━━━ Input data

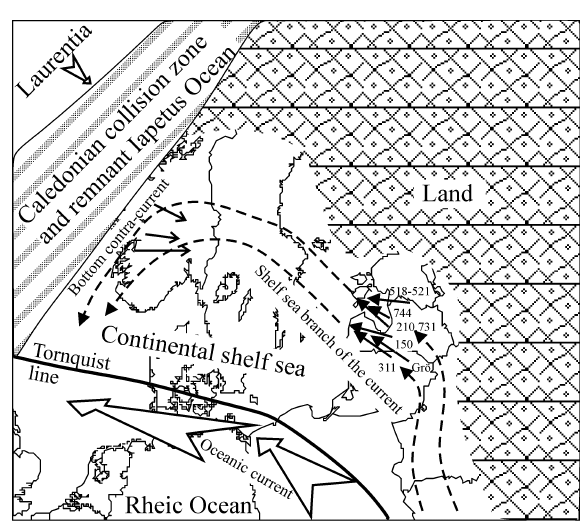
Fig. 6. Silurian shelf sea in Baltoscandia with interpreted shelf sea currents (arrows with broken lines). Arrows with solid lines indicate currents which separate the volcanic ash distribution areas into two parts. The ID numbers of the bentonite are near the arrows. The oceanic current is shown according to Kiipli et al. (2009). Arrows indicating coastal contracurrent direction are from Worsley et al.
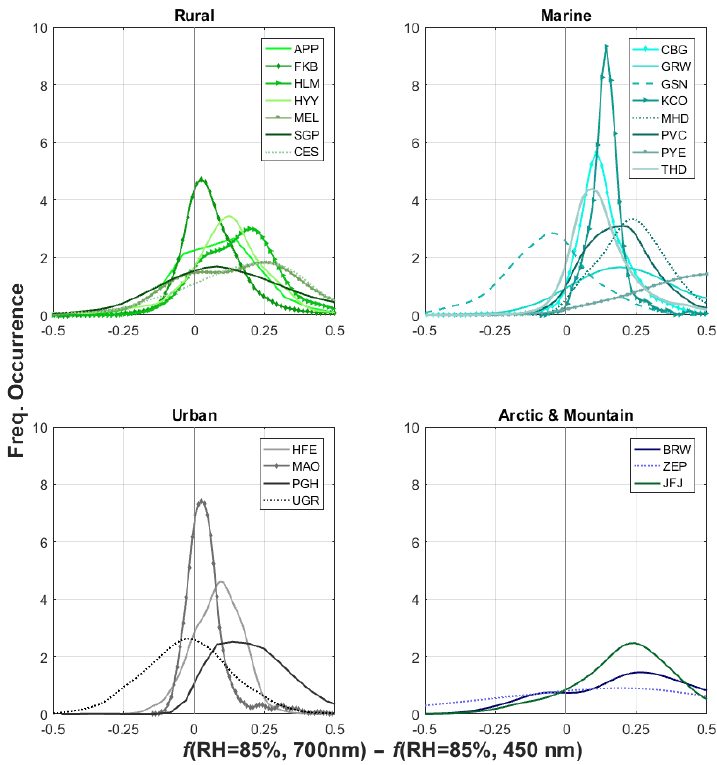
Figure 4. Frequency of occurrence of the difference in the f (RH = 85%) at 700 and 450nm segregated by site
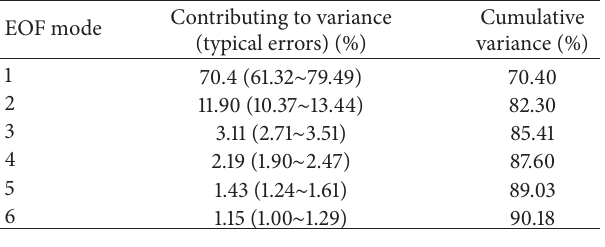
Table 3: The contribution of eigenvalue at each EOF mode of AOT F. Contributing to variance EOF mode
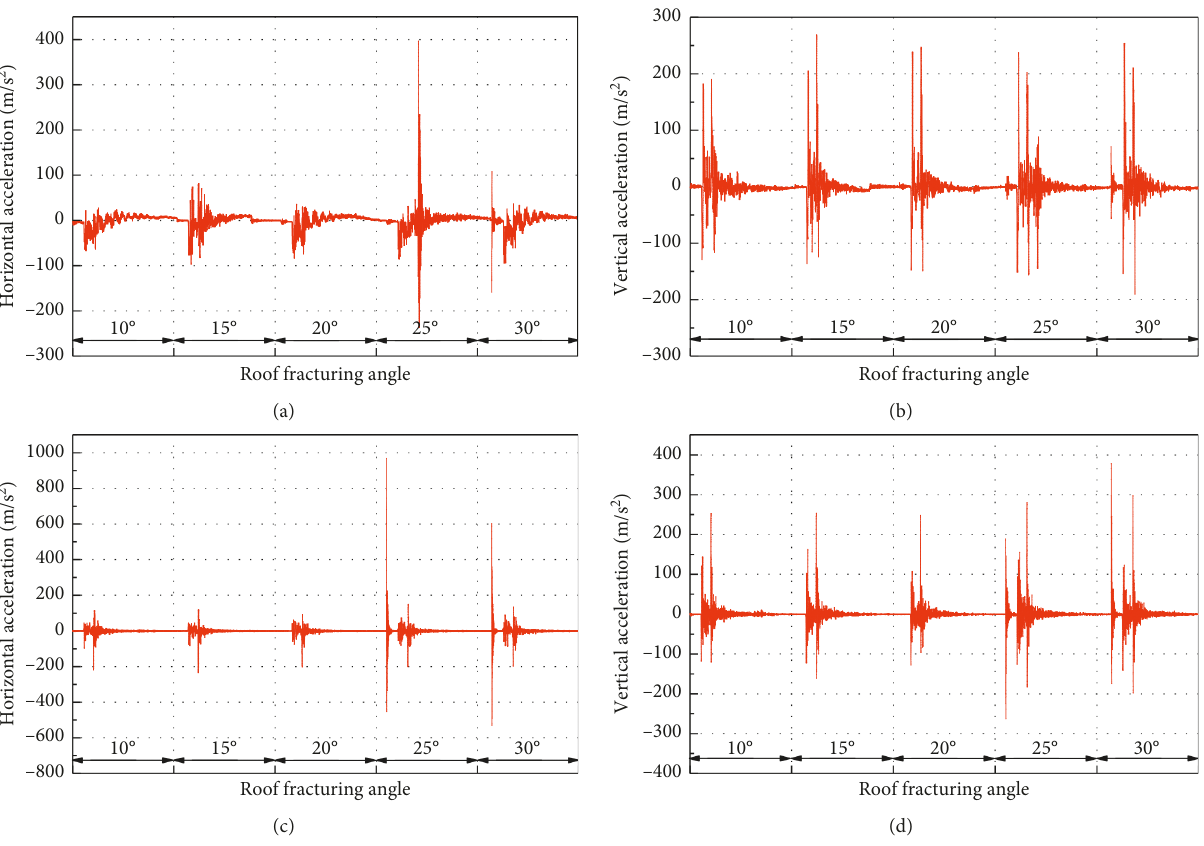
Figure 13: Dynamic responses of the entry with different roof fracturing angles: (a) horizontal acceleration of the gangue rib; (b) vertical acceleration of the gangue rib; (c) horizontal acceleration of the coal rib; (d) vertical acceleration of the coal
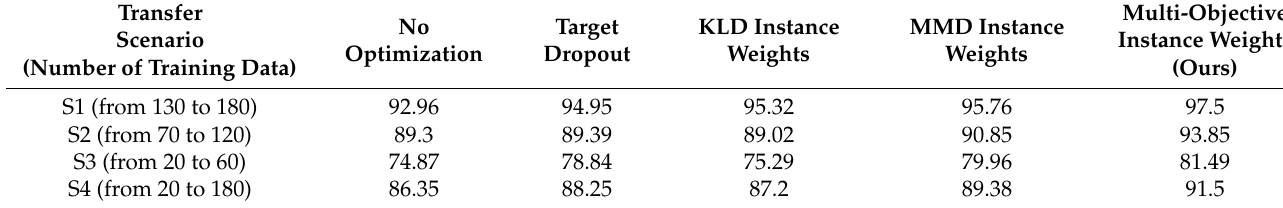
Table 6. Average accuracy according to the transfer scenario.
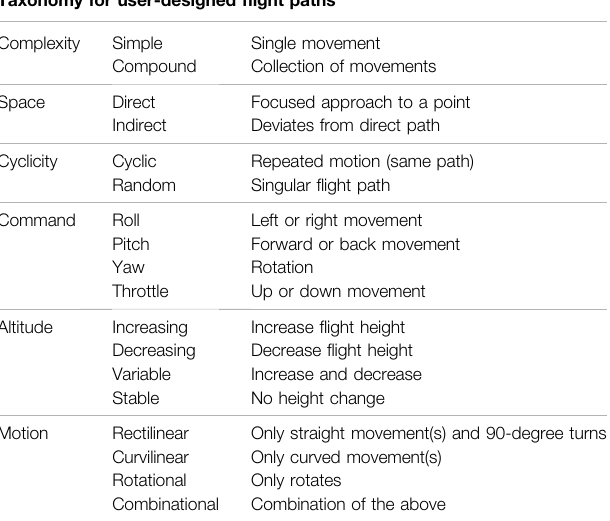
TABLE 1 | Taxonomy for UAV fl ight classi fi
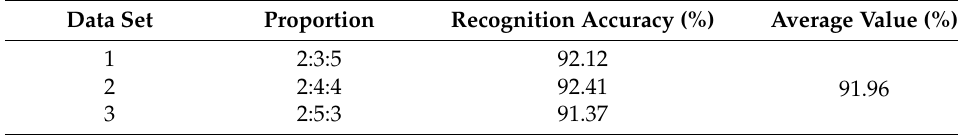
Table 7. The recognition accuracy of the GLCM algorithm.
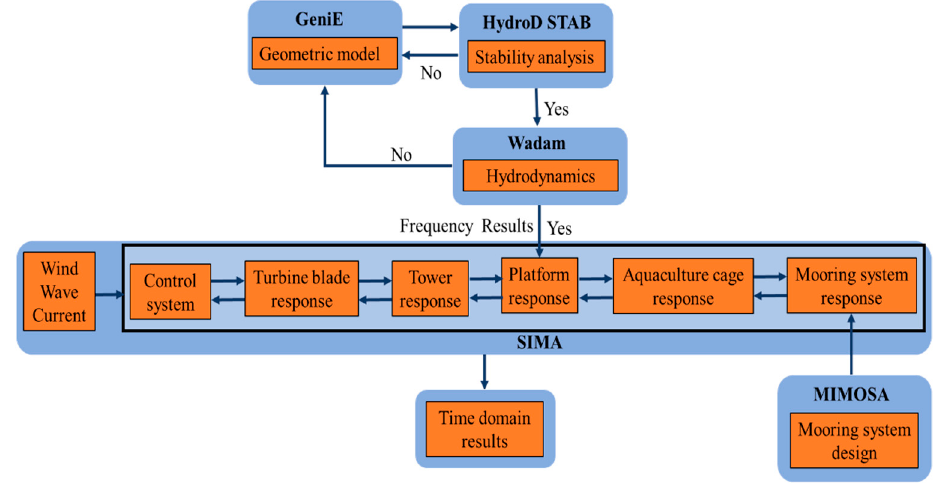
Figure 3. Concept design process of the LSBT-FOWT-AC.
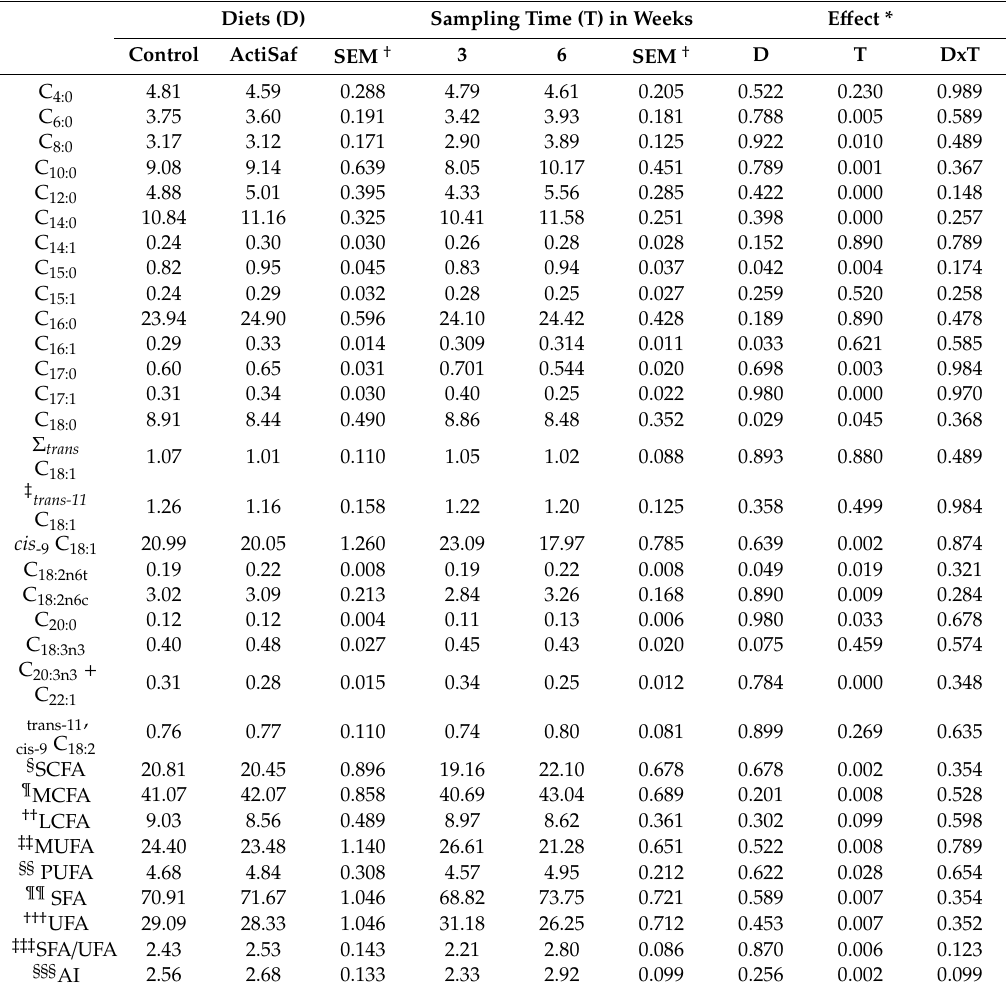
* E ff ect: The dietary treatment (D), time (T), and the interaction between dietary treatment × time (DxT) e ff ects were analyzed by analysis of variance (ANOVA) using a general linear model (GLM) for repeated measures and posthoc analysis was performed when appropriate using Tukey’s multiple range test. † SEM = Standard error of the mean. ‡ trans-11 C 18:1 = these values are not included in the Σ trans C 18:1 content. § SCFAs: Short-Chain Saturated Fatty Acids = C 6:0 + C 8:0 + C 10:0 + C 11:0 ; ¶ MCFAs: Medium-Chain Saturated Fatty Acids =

━━━━━━
━━━ Input data

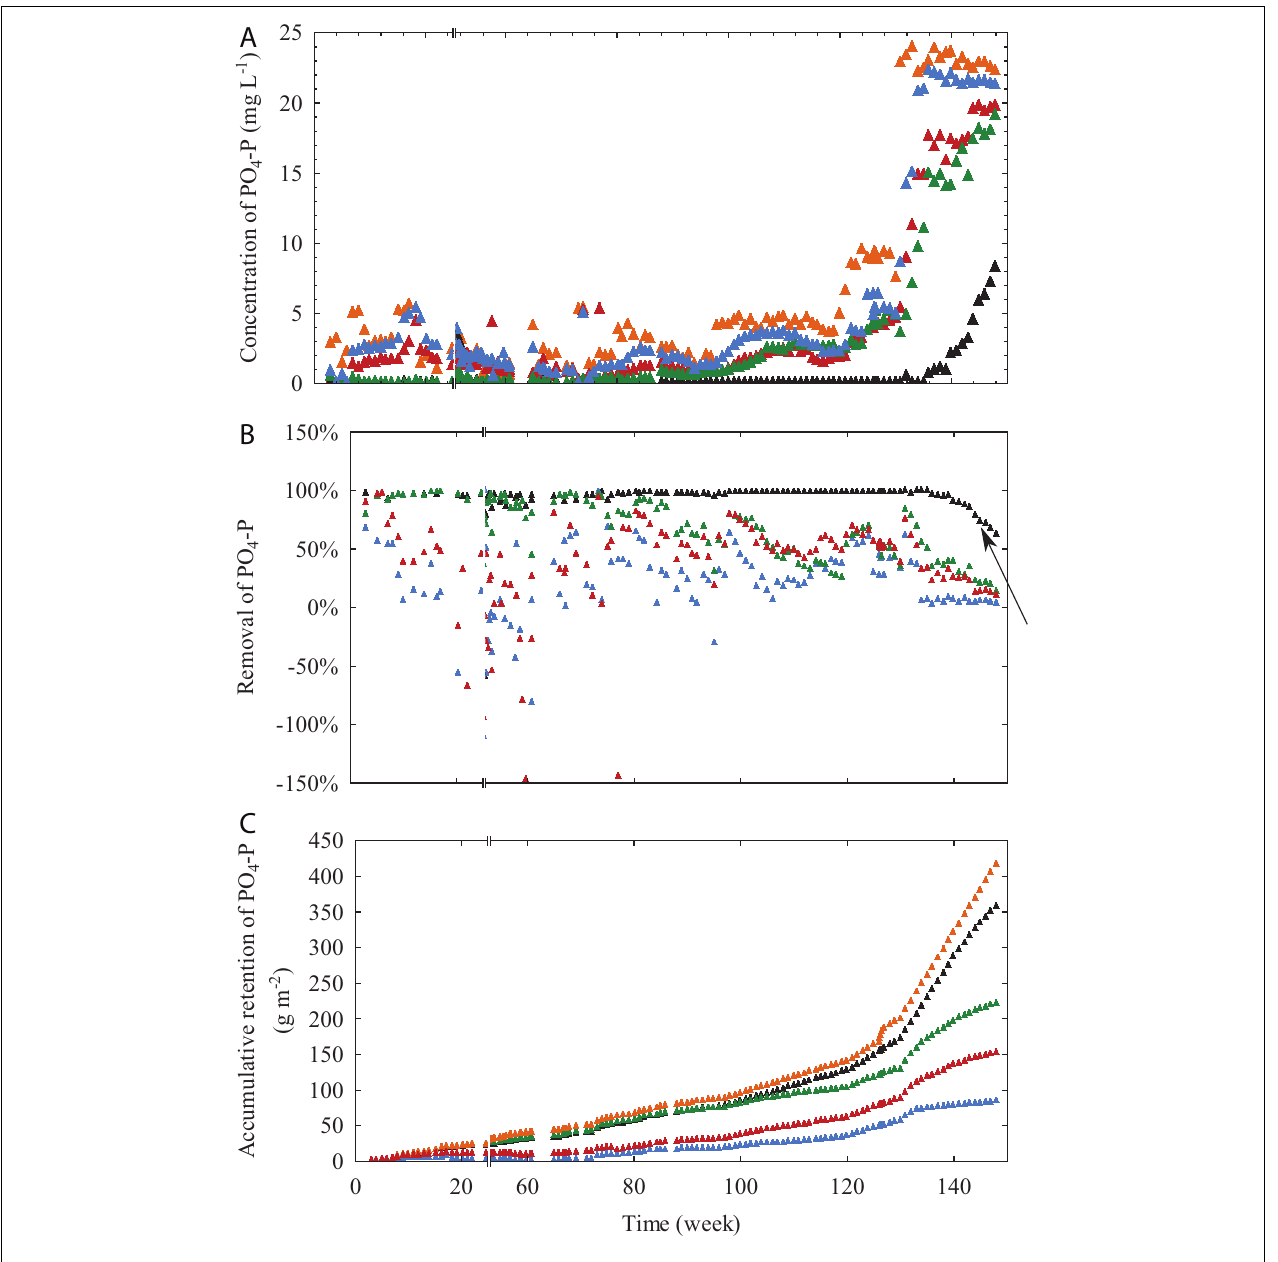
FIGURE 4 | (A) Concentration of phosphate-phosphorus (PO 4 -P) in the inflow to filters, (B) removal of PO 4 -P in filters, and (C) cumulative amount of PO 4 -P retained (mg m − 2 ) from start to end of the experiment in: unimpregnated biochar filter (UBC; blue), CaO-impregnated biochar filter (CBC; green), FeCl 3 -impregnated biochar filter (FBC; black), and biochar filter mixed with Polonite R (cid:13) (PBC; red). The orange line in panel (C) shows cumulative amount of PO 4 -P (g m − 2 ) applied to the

━━━━━━
━━━ Input data

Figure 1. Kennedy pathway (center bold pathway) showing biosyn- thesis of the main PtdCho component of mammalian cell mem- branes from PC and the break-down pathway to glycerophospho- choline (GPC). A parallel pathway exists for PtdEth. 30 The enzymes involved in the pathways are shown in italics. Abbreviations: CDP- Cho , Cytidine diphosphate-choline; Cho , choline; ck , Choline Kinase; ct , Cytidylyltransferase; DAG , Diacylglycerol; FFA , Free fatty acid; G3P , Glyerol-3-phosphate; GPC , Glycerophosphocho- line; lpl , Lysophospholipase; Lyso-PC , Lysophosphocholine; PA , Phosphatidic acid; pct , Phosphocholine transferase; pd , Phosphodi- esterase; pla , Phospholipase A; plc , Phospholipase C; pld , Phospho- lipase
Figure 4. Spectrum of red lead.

━━━━━━

Task requirements
Only lines with the word "according" are wanted, so copy each one from the records.

The answer
Fig. 6. Silurian shelf sea in Baltoscandia with interpreted shelf sea currents (arrows with broken lines). Arrows with solid lines indicate currents which separate the volcanic ash distribution areas into two parts. The ID numbers of the bentonite are near the arrows. The oceanic current is shown according to Kiipli et al. (2009). Arrows indicating coastal contracurrent direction are from Worsley et al.
Table 6. Average accuracy according to the transfer scenario.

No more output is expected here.